• SUPPLIED RECORDS:
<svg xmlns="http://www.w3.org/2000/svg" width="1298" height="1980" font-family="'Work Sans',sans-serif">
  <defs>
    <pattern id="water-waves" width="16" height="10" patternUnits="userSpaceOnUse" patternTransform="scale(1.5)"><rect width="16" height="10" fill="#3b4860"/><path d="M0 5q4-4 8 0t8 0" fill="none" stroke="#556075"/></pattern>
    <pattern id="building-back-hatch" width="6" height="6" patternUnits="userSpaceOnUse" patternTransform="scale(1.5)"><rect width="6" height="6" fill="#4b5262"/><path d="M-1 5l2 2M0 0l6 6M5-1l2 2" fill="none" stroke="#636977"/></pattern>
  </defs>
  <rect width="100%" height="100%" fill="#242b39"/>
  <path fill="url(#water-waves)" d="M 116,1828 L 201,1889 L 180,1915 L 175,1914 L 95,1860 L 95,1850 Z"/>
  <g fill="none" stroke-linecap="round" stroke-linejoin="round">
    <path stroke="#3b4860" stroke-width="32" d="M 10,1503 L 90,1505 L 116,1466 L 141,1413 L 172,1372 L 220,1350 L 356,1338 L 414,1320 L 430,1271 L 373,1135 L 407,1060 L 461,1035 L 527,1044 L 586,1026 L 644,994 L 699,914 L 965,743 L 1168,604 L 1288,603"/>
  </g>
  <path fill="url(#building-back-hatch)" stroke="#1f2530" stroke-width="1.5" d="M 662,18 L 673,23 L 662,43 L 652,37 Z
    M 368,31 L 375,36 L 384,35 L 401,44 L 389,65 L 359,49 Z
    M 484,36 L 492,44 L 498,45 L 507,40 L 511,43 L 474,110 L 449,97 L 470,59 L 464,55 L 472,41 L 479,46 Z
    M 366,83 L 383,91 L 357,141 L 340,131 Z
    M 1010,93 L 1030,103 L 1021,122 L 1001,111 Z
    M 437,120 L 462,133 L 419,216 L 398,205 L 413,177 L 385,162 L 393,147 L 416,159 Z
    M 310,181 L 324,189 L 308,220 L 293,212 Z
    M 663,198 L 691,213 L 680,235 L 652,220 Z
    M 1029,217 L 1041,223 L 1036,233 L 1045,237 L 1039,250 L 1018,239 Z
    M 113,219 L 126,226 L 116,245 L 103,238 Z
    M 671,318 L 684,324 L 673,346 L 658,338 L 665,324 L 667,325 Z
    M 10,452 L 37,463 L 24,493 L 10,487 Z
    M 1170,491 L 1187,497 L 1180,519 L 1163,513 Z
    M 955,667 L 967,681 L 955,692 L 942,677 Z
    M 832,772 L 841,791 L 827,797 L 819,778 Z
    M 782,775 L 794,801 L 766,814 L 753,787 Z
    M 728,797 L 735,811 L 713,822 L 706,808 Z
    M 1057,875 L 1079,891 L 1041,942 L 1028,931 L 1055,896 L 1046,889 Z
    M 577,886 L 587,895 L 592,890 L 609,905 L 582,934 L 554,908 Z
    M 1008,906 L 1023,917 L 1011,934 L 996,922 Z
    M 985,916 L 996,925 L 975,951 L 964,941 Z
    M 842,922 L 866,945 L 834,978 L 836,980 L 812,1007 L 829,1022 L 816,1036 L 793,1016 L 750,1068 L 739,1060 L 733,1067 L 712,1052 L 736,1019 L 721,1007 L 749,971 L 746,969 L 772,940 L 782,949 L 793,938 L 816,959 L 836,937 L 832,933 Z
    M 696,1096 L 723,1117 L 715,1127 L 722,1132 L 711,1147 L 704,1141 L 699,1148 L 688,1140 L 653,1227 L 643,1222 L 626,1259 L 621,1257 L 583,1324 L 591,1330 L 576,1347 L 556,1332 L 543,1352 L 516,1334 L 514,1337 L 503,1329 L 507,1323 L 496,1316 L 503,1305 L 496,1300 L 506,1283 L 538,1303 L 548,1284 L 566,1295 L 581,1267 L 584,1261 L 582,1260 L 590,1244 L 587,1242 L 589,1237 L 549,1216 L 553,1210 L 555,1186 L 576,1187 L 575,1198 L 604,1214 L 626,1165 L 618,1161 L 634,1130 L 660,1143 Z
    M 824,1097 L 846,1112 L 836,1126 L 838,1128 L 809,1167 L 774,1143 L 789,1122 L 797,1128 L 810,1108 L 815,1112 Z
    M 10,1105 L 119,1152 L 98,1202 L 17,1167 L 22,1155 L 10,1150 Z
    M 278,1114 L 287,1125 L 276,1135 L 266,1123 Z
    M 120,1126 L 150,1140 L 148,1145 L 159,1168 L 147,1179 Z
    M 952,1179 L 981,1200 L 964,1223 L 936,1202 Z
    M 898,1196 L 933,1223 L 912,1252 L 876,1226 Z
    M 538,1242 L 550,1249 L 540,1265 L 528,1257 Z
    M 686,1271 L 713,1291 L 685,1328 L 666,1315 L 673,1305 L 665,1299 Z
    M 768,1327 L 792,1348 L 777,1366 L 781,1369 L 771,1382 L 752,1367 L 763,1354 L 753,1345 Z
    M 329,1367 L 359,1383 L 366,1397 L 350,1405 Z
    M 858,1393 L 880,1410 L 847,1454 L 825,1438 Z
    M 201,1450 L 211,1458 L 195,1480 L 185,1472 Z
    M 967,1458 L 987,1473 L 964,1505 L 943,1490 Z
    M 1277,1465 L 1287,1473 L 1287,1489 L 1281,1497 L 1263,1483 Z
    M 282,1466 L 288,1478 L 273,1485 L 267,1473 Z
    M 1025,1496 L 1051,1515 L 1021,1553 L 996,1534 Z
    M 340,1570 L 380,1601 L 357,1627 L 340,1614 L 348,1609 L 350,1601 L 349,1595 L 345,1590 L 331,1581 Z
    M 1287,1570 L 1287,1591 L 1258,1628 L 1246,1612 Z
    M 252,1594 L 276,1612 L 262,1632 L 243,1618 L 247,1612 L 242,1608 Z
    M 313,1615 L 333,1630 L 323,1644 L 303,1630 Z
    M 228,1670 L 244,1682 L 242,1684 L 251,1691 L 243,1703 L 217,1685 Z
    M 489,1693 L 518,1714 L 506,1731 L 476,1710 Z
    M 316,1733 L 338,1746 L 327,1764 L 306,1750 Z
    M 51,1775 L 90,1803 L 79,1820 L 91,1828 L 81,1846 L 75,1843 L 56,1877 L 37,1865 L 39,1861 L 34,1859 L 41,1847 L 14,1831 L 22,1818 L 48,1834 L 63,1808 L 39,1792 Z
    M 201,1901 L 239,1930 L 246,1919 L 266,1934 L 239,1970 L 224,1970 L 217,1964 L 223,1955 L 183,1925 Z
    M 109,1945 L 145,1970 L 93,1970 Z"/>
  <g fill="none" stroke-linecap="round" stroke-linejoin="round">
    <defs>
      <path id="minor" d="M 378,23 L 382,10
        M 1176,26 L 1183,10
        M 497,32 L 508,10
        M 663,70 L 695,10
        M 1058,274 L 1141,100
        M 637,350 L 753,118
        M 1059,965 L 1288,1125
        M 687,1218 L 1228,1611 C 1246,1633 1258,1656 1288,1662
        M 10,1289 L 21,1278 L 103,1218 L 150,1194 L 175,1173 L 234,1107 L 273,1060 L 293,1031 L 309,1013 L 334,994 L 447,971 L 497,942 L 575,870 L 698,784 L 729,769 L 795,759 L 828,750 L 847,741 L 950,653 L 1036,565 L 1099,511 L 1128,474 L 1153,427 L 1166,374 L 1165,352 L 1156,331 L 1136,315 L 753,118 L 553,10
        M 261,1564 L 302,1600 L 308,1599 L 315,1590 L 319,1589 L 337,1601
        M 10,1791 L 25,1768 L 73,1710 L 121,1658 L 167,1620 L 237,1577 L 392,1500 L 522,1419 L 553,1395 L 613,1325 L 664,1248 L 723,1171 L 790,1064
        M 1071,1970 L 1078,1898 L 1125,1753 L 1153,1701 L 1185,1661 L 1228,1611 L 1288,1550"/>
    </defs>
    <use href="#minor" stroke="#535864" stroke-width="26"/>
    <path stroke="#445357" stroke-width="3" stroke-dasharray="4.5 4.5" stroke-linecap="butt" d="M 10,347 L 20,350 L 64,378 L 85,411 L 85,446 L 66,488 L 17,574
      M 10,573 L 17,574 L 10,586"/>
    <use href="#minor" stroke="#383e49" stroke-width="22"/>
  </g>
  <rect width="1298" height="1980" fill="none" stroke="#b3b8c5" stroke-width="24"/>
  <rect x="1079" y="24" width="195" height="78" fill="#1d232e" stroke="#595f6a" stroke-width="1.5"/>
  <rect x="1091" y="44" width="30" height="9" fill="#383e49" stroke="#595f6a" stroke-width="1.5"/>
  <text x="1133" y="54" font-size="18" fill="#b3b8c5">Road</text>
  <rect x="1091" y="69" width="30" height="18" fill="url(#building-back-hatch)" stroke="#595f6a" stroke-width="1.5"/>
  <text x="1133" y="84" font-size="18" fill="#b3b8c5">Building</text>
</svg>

• ACTION ITEM:
The response should hold exactly the lines starting at the line with "M 261,1564 L" and ending at the line with "66,488 L 17,574", and no other line of the material above.

• ANSWER FOR THE TASK:
        M 261,1564 L 302,1600 L 308,1599 L 315,1590 L 319,1589 L 337,1601
        M 10,1791 L 25,1768 L 73,1710 L 121,1658 L 167,1620 L 237,1577 L 392,1500 L 522,1419 L 553,1395 L 613,1325 L 664,1248 L 723,1171 L 790,1064
        M 1071,1970 L 1078,1898 L 1125,1753 L 1153,1701 L 1185,1661 L 1228,1611 L 1288,1550"/>
    </defs>
    <use href="#minor" stroke="#535864" stroke-width="26"/>
    <path stroke="#445357" stroke-width="3" stroke-dasharray="4.5 4.5" stroke-linecap="butt" d="M 10,347 L 20,350 L 64,378 L 85,411 L 85,446 L 66,488 L 17,574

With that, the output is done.